» WHAT IS NEEDED:
Please render every line of the rows below as one numbered list, leaving out any blank lines.

» INFORMATION PROVIDED:

========

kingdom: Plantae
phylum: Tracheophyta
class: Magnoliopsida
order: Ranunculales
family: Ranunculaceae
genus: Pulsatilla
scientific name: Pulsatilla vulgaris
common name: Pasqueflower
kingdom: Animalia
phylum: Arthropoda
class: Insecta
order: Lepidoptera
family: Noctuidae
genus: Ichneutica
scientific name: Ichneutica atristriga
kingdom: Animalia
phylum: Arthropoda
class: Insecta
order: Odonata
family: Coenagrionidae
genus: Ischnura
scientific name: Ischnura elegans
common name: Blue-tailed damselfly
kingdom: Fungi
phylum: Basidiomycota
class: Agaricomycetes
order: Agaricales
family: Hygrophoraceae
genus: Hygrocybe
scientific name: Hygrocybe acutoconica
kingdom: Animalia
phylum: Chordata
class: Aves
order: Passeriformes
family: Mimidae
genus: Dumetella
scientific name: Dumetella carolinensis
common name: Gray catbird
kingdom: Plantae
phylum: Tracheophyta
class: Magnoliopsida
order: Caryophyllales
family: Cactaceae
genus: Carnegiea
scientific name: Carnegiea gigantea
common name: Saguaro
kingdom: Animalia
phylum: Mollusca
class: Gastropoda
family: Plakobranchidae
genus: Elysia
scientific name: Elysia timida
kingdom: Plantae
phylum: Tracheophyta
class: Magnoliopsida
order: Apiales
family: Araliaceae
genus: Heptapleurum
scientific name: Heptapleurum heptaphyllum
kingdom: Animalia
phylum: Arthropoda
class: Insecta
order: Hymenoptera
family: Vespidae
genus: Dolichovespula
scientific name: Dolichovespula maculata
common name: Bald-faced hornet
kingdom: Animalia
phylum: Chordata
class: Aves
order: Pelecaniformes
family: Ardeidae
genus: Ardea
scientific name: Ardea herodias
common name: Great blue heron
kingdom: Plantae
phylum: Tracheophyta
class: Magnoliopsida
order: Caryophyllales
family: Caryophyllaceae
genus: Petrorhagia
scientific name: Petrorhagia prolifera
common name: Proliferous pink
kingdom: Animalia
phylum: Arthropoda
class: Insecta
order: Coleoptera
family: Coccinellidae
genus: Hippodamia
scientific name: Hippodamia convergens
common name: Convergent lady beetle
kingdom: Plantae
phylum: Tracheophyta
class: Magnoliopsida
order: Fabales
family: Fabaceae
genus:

========

» RESPONSE FOR THIS EXERCISE:
1. kingdom: Plantae
2. phylum: Tracheophyta
3. class: Magnoliopsida
4. order: Ranunculales
5. family: Ranunculaceae
6. genus: Pulsatilla
7. scientific name: Pulsatilla vulgaris
8. common name: Pasqueflower
9. kingdom: Animalia
10. phylum: Arthropoda
11. class: Insecta
12. order: Lepidoptera
13. family: Noctuidae
14. genus: Ichneutica
15. scientific name: Ichneutica atristriga
16. kingdom: Animalia
17. phylum: Arthropoda
18. class: Insecta
19. order: Odonata
20. family: Coenagrionidae
21. genus: Ischnura
22. scientific name: Ischnura elegans
23. common name: Blue-tailed damselfly
24. kingdom: Fungi
25. phylum: Basidiomycota
26. class: Agaricomycetes
27. order: Agaricales
28. family: Hygrophoraceae
29. genus: Hygrocybe
30. scientific name: Hygrocybe acutoconica
31. kingdom: Animalia
32. phylum: Chordata
33. class: Aves
34. order: Passeriformes
35. family: Mimidae
36. genus: Dumetella
37. scientific name: Dumetella carolinensis
38. common name: Gray catbird
39. kingdom: Plantae
40. phylum: Tracheophyta
41. class: Magnoliopsida
42. order: Caryophyllales
43. family: Cactaceae
44. genus: Carnegiea
45. scientific name: Carnegiea gigantea
46. common name: Saguaro
47. kingdom: Animalia
48. phylum: Mollusca
49. class: Gastropoda
50. family: Plakobranchidae
51. genus: Elysia
52. scientific name: Elysia timida
53. kingdom: Plantae
54. phylum: Tracheophyta
55. class: Magnoliopsida
56. order: Apiales
57. family: Araliaceae
58. genus: Heptapleurum
59. scientific name: Heptapleurum heptaphyllum
60. kingdom: Animalia
61. phylum: Arthropoda
62. class: Insecta
63. order: Hymenoptera
64. family: Vespidae
65. genus: Dolichovespula
66. scientific name: Dolichovespula maculata
67. common name: Bald-faced hornet
68. kingdom: Animalia
69. phylum: Chordata
70. class: Aves
71. order: Pelecaniformes
72. family: Ardeidae
73. genus: Ardea
74. scientific name: Ardea herodias
75. common name: Great blue heron
76. kingdom: Plantae
77. phylum: Tracheophyta
78. class: Magnoliopsida
79. order: Caryophyllales
80. family: Caryophyllaceae
81. genus: Petrorhagia
82. scientific name: Petrorhagia prolifera
83. common name: Proliferous pink
84. kingdom: Animalia
85. phylum: Arthropoda
86. class: Insecta
87. order: Coleoptera
88. family: Coccinellidae
89. genus: Hippodamia
90. scientific name: Hippodamia convergens
91. common name: Convergent lady beetle
92. kingdom: Plantae
93. phylum: Tracheophyta
94. class: Magnoliopsida
95. order: Fabales
96. family: Fabaceae
97. genus:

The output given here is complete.